Titan is larger than Mercury (5,150 km in diameter). Titan's atmosphere seems to be mostly methane. At one time, many people thought that Titan might be a possible site for life. But recent discoveries have shown that the surface temperature is very low (-289^oF), lower than previously expected (there was hope of an intense greenhouse effect). We discussed some of the early results from the Huygen probe in class #9---Titan is not a host for life.

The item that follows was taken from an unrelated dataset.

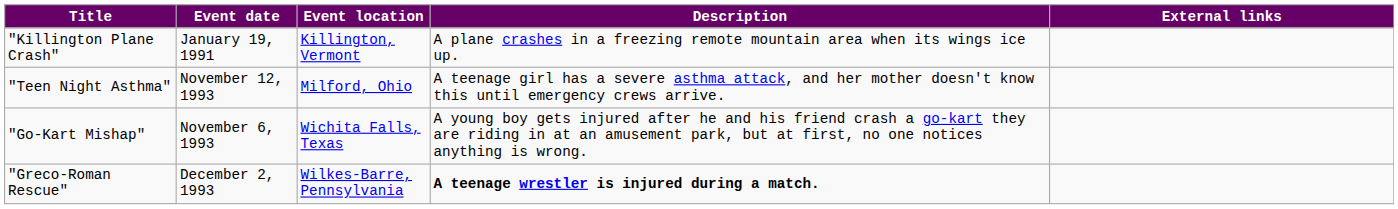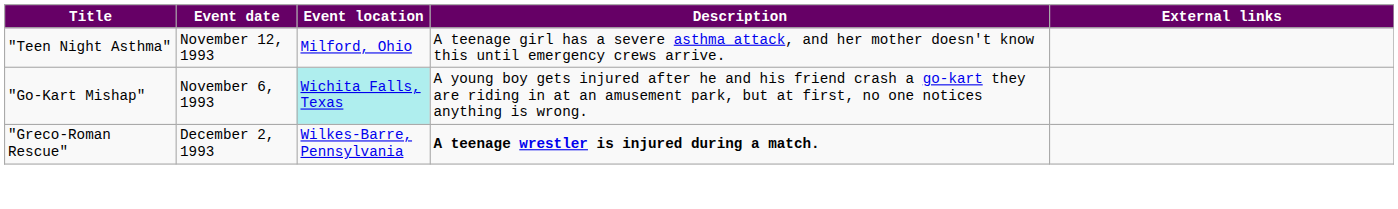- row: "Killington Plane Crash" | January 19, 1991 | Killington, Vermont | A plane crashes in a freezing remote mountain area when its wings ice up.
"Go-Kart Mishap" | Event location: no background -> paleturquoise background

Oddly, recent results suggest that Enceladus, a small moon of Saturn locked in a gravitational tug of war with several other satellites, may have a similar interior to Europa:

Obviously, if Saturn and its moons are unlikely abodes for life, it is even less likely that life exists further out in the solar system. Uranus and Neptune are quite similar to each other in size, and with Jupiter and Saturn compose the "gas giant planets", and Pluto is a ball of frozen ice. None of these three planets are likely places for life to exist.

All in all, there are really only three realistic sites for harboring life in our solar system: Mars, Europa, and Ganymede (and perhaps Saturn's moon Enceladus). Life on Mars will either be alive and in a form that has taken shelter beneath the soil, or it will be in a fossilized state. With warm water oceans beneath Europa, Ganymede, and Enceladus, these moons may be the most likely places to find actual living creatures in our solar system (besides the Earth).